• _EXERCISE PROMPT_: Two lines in the listing below mark the span: one contains "image displays immunohistochemistry" and one contains "neoplastic tissue: human". Reproduce both of them and everything between, exactly.

• _RECORDS PROVIDED_:
:::::

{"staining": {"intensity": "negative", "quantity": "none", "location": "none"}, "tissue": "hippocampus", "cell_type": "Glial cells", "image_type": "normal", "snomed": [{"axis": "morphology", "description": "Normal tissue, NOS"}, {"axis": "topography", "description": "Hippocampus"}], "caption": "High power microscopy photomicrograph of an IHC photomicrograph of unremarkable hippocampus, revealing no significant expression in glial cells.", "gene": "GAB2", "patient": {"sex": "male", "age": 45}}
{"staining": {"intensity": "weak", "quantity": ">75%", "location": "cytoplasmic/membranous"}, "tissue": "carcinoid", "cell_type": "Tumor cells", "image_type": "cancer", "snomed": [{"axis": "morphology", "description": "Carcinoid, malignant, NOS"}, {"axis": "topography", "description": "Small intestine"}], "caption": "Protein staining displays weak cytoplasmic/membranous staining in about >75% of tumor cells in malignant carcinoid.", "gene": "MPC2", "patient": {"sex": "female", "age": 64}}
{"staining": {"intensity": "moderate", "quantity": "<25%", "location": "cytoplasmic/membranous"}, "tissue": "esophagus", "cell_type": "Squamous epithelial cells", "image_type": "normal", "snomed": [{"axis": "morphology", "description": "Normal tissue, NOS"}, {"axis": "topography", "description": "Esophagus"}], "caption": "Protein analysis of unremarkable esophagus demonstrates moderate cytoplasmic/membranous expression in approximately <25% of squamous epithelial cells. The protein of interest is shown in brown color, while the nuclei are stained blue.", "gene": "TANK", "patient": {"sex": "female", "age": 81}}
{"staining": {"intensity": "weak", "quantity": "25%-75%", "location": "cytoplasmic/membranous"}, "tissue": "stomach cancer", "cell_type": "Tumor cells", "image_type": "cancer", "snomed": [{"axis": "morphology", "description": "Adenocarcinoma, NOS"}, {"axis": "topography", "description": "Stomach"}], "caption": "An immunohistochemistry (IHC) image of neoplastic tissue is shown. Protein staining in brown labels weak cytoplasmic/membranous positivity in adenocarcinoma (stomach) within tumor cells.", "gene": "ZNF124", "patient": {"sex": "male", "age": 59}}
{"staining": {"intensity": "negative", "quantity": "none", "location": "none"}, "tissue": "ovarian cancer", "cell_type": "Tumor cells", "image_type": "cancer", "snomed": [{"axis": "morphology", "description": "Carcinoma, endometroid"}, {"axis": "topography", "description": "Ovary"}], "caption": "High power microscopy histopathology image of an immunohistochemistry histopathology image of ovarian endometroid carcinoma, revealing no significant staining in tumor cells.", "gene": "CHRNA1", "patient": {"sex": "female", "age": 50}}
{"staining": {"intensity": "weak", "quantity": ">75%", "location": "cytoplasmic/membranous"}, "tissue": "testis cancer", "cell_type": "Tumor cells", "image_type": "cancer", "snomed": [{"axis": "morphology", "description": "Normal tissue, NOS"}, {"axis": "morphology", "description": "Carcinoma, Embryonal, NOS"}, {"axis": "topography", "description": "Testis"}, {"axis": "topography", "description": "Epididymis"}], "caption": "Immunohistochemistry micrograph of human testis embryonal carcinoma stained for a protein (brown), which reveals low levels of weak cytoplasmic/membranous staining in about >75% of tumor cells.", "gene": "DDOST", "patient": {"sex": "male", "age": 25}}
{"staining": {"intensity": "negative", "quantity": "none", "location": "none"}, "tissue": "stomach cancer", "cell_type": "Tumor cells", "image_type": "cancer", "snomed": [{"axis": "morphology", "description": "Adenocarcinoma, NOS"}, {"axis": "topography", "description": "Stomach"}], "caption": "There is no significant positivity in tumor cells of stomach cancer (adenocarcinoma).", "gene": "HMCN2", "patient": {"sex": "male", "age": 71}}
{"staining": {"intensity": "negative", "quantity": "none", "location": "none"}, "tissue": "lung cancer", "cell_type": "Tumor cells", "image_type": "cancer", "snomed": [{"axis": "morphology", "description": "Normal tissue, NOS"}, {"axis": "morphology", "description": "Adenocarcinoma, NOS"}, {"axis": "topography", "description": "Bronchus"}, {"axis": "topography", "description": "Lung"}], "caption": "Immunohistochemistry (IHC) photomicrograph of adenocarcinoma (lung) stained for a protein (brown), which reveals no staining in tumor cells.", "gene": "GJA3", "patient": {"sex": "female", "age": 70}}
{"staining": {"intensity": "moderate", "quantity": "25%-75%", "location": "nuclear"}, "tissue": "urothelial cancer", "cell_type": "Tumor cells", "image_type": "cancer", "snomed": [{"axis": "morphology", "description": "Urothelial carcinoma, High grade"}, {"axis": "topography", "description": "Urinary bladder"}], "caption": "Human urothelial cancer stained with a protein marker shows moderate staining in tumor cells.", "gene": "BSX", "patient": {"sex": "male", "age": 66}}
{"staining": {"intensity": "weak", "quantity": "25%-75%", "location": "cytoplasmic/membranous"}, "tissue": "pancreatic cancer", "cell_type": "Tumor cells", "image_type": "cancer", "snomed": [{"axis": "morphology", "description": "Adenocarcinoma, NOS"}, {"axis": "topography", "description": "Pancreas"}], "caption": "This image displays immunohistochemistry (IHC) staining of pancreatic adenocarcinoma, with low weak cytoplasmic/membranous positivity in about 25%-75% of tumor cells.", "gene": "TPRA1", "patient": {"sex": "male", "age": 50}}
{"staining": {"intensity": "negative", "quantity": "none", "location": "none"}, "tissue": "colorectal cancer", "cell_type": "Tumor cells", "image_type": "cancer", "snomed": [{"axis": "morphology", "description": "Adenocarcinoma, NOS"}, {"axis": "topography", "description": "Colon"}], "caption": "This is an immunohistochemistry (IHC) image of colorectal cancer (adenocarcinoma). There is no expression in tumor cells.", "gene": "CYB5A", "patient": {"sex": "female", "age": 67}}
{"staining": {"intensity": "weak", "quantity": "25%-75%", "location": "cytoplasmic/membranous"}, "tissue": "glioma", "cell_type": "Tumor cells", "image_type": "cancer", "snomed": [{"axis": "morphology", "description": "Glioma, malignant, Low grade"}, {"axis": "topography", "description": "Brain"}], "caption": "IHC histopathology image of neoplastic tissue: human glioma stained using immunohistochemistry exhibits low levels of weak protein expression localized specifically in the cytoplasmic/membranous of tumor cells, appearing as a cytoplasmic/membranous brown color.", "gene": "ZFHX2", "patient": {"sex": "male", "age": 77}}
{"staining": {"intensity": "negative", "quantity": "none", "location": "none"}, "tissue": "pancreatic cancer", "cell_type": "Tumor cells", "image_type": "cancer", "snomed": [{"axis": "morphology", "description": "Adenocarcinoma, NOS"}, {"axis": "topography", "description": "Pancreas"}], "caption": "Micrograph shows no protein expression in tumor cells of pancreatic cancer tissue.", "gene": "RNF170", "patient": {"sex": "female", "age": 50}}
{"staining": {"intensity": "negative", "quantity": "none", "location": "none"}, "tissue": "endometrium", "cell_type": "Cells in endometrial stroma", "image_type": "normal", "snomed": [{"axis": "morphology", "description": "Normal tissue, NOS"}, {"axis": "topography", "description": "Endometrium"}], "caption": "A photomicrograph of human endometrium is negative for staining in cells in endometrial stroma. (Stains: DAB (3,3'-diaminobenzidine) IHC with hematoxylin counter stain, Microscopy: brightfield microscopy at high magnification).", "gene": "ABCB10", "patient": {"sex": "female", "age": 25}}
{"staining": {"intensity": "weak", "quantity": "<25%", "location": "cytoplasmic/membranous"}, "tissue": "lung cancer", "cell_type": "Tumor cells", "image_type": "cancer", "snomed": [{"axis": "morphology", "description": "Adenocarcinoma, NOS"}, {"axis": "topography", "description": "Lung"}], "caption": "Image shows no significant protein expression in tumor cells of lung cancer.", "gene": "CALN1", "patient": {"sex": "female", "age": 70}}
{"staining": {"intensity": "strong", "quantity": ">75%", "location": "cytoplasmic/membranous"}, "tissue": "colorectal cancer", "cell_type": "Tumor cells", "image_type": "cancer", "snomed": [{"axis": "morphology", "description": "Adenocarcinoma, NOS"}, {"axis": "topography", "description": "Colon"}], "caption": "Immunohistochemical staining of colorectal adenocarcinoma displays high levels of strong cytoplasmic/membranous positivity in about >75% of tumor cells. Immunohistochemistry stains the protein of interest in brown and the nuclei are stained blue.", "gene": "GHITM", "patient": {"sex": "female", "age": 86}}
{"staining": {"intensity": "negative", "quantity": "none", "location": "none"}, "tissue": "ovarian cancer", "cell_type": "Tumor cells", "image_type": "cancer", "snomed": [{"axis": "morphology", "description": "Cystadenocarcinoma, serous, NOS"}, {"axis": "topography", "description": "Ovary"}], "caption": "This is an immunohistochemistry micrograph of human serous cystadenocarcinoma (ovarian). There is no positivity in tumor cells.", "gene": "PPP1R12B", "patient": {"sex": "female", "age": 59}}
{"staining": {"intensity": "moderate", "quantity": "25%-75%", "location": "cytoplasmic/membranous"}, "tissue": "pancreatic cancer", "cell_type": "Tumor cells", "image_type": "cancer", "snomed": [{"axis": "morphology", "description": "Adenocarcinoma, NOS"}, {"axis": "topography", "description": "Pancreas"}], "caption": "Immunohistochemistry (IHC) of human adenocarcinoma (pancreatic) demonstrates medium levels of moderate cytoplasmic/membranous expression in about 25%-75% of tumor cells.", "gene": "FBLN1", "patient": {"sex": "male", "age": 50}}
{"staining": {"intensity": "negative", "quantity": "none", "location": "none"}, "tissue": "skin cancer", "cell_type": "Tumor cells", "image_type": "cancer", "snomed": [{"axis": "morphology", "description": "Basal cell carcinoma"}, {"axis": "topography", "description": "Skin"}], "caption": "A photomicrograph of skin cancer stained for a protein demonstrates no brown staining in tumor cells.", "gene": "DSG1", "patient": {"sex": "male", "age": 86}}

:::::

• _EXPECTED ANSWER_:
{"staining": {"intensity": "weak", "quantity": "25%-75%", "location": "cytoplasmic/membranous"}, "tissue": "pancreatic cancer", "cell_type": "Tumor cells", "image_type": "cancer", "snomed": [{"axis": "morphology", "description": "Adenocarcinoma, NOS"}, {"axis": "topography", "description": "Pancreas"}], "caption": "This image displays immunohistochemistry (IHC) staining of pancreatic adenocarcinoma, with low weak cytoplasmic/membranous positivity in about 25%-75% of tumor cells.", "gene": "TPRA1", "patient": {"sex": "male", "age": 50}}
{"staining": {"intensity": "negative", "quantity": "none", "location": "none"}, "tissue": "colorectal cancer", "cell_type": "Tumor cells", "image_type": "cancer", "snomed": [{"axis": "morphology", "description": "Adenocarcinoma, NOS"}, {"axis": "topography", "description": "Colon"}], "caption": "This is an immunohistochemistry (IHC) image of colorectal cancer (adenocarcinoma). There is no expression in tumor cells.", "gene": "CYB5A", "patient": {"sex": "female", "age": 67}}
{"staining": {"intensity": "weak", "quantity": "25%-75%", "location": "cytoplasmic/membranous"}, "tissue": "glioma", "cell_type": "Tumor cells", "image_type": "cancer", "snomed": [{"axis": "morphology", "description": "Glioma, malignant, Low grade"}, {"axis": "topography", "description": "Brain"}], "caption": "IHC histopathology image of neoplastic tissue: human glioma stained using immunohistochemistry exhibits low levels of weak protein expression localized specifically in the cytoplasmic/membranous of tumor cells, appearing as a cytoplasmic/membranous brown color.", "gene": "ZFHX2", "patient": {"sex": "male", "age": 77}}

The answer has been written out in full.